[Collected data]
[Start of section]
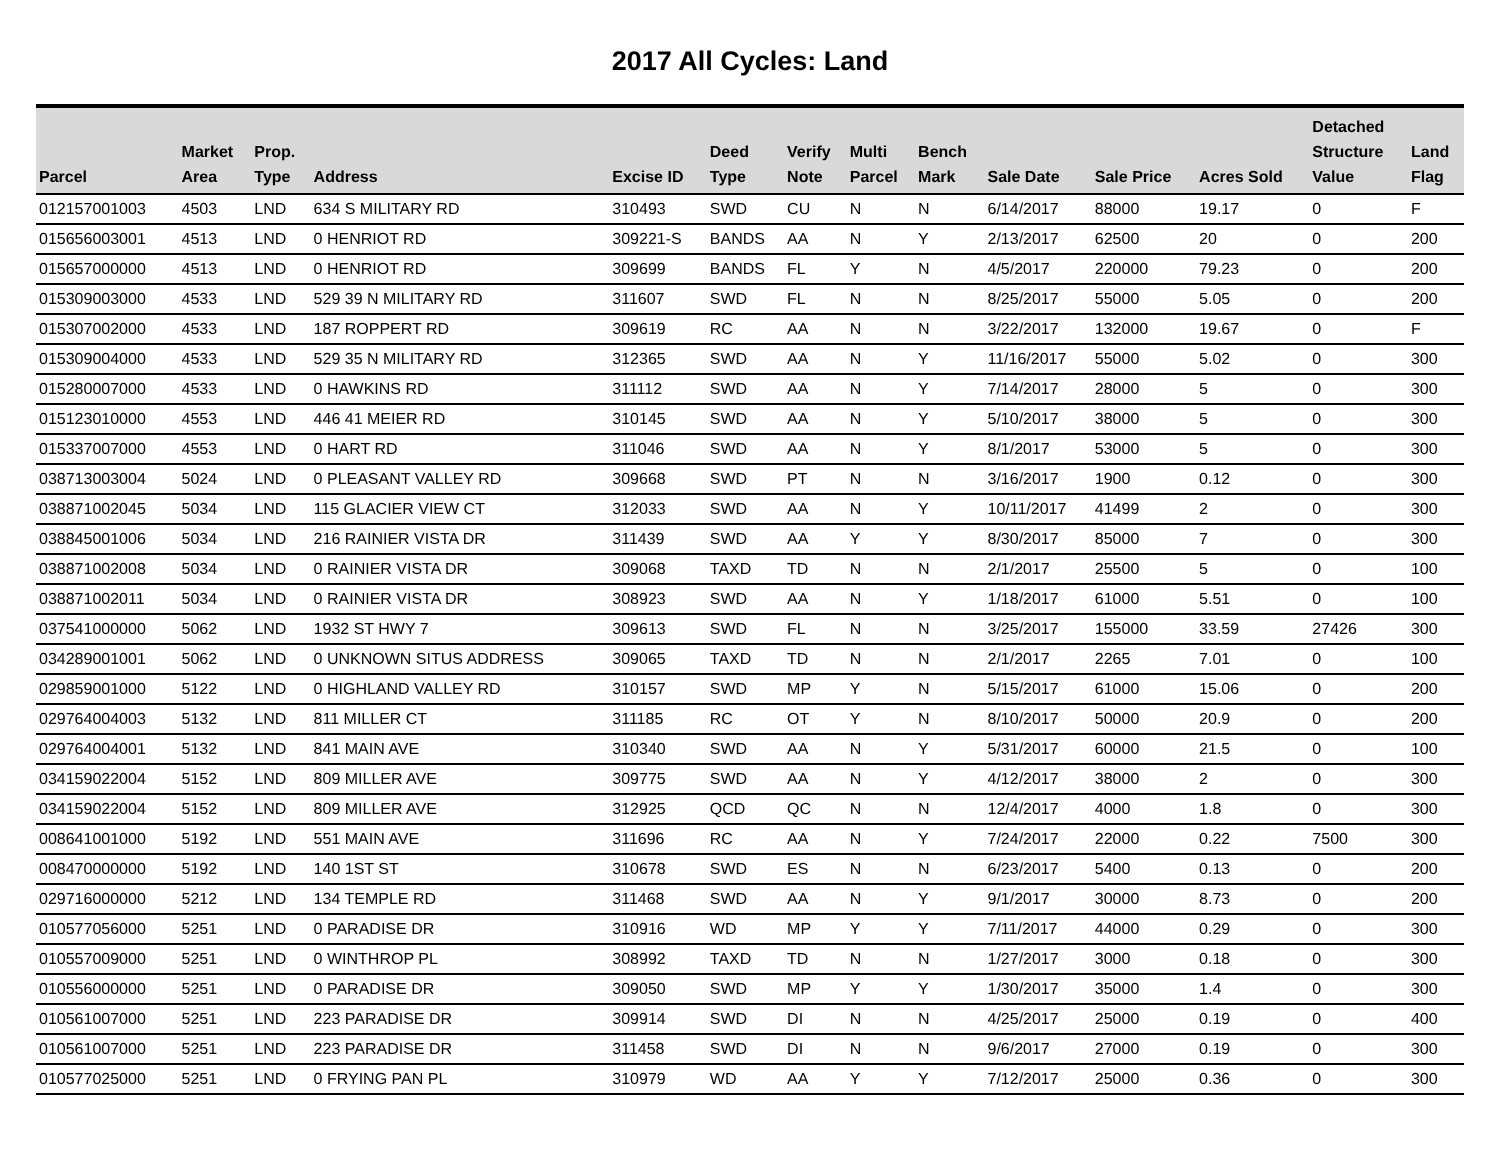2017 All Cycles: Land
| Parcel | Market Area | Prop. Type | Address | Excise ID | Deed Type | Verify Note | Multi Parcel | Bench Mark | Sale Date | Sale Price | Acres Sold | Detached Structure Value | Land Flag |
| --- | --- | --- | --- | --- | --- | --- | --- | --- | --- | --- | --- | --- | --- |
| 012157001003 | 4503 | LND | 634 S MILITARY RD | 310493 | SWD | CU | N | N | 6/14/2017 | 88000 | 19.17 | 0 | F |
| 015656003001 | 4513 | LND | 0 HENRIOT RD | 309221-S | BANDS | AA | N | Y | 2/13/2017 | 62500 | 20 | 0 | 200 |
| 015657000000 | 4513 | LND | 0 HENRIOT RD | 309699 | BANDS | FL | Y | N | 4/5/2017 | 220000 | 79.23 | 0 | 200 |
| 015309003000 | 4533 | LND | 529 39 N MILITARY RD | 311607 | SWD | FL | N | N | 8/25/2017 | 55000 | 5.05 | 0 | 200 |
| 015307002000 | 4533 | LND | 187 ROPPERT RD | 309619 | RC | AA | N | N | 3/22/2017 | 132000 | 19.67 | 0 | F |
| 015309004000 | 4533 | LND | 529 35 N MILITARY RD | 312365 | SWD | AA | N | Y | 11/16/2017 | 55000 | 5.02 | 0 | 300 |
| 015280007000 | 4533 | LND | 0 HAWKINS RD | 311112 | SWD | AA | N | Y | 7/14/2017 | 28000 | 5 | 0 | 300 |
| 015123010000 | 4553 | LND | 446 41 MEIER RD | 310145 | SWD | AA | N | Y | 5/10/2017 | 38000 | 5 | 0 | 300 |
| 015337007000 | 4553 | LND | 0 HART RD | 311046 | SWD | AA | N | Y | 8/1/2017 | 53000 | 5 | 0 | 300 |
| 038713003004 | 5024 | LND | 0 PLEASANT VALLEY RD | 309668 | SWD | PT | N | N | 3/16/2017 | 1900 | 0.12 | 0 | 300 |
| 038871002045 | 5034 | LND | 115 GLACIER VIEW CT | 312033 | SWD | AA | N | Y | 10/11/2017 | 41499 | 2 | 0 | 300 |
| 038845001006 | 5034 | LND | 216 RAINIER VISTA DR | 311439 | SWD | AA | Y | Y | 8/30/2017 | 85000 | 7 | 0 | 300 |
| 038871002008 | 5034 | LND | 0 RAINIER VISTA DR | 309068 | TAXD | TD | N | N | 2/1/2017 | 25500 | 5 | 0 | 100 |
| 038871002011 | 5034 | LND | 0 RAINIER VISTA DR | 308923 | SWD | AA | N | Y | 1/18/2017 | 61000 | 5.51 | 0 | 100 |
| 037541000000 | 5062 | LND | 1932 ST HWY 7 | 309613 | SWD | FL | N | N | 3/25/2017 | 155000 | 33.59 | 27426 | 300 |
| 034289001001 | 5062 | LND | 0 UNKNOWN SITUS ADDRESS | 309065 | TAXD | TD | N | N | 2/1/2017 | 2265 | 7.01 | 0 | 100 |
| 029859001000 | 5122 | LND | 0 HIGHLAND VALLEY RD | 310157 | SWD | MP | Y | N | 5/15/2017 | 61000 | 15.06 | 0 | 200 |
| 029764004003 | 5132 | LND | 811 MILLER CT | 311185 | RC | OT | Y | N | 8/10/2017 | 50000 | 20.9 | 0 | 200 |
| 029764004001 | 5132 | LND | 841 MAIN AVE | 310340 | SWD | AA | N | Y | 5/31/2017 | 60000 | 21.5 | 0 | 100 |
| 034159022004 | 5152 | LND | 809 MILLER AVE | 309775 | SWD | AA | N | Y | 4/12/2017 | 38000 | 2 | 0 | 300 |
| 034159022004 | 5152 | LND | 809 MILLER AVE | 312925 | QCD | QC | N | N | 12/4/2017 | 4000 | 1.8 | 0 | 300 |
| 008641001000 | 5192 | LND | 551 MAIN AVE | 311696 | RC | AA | N | Y | 7/24/2017 | 22000 | 0.22 | 7500 | 300 |
| 008470000000 | 5192 | LND | 140 1ST ST | 310678 | SWD | ES | N | N | 6/23/2017 | 5400 | 0.13 | 0 | 200 |
| 029716000000 | 5212 | LND | 134 TEMPLE RD | 311468 | SWD | AA | N | Y | 9/1/2017 | 30000 | 8.73 | 0 | 200 |
| 010577056000 | 5251 | LND | 0 PARADISE DR | 310916 | WD | MP | Y | Y | 7/11/2017 | 44000 | 0.29 | 0 | 300 |
| 010557009000 | 5251 | LND | 0 WINTHROP PL | 308992 | TAXD | TD | N | N | 1/27/2017 | 3000 | 0.18 | 0 | 300 |
| 010556000000 | 5251 | LND | 0 PARADISE DR | 309050 | SWD | MP | Y | Y | 1/30/2017 | 35000 | 1.4 | 0 | 300 |
| 010561007000 | 5251 | LND | 223 PARADISE DR | 309914 | SWD | DI | N | N | 4/25/2017 | 25000 | 0.19 | 0 | 400 |
| 010561007000 | 5251 | LND | 223 PARADISE DR | 311458 | SWD | DI | N | N | 9/6/2017 | 27000 | 0.19 | 0 | 300 |
| 010577025000 | 5251 | LND | 0 FRYING PAN PL | 310979 | WD | AA | Y | Y | 7/12/2017 | 25000 | 0.36 | 0 | 300 |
[End of section]
WORK ORDER>
For the lines above, output exactly those from the line containing "41499 | 2 | 0 | 300 |" through the line containing "5.51 | 0 | 100 |", and skip the others.

EXERCISE RESULT>
| 038871002045 | 5034 | LND | 115 GLACIER VIEW CT | 312033 | SWD | AA | N | Y | 10/11/2017 | 41499 | 2 | 0 | 300 |
| 038845001006 | 5034 | LND | 216 RAINIER VISTA DR | 311439 | SWD | AA | Y | Y | 8/30/2017 | 85000 | 7 | 0 | 300 |
| 038871002008 | 5034 | LND | 0 RAINIER VISTA DR | 309068 | TAXD | TD | N | N | 2/1/2017 | 25500 | 5 | 0 | 100 |
| 038871002011 | 5034 | LND | 0 RAINIER VISTA DR | 308923 | SWD | AA | N | Y | 1/18/2017 | 61000 | 5.51 | 0 | 100 |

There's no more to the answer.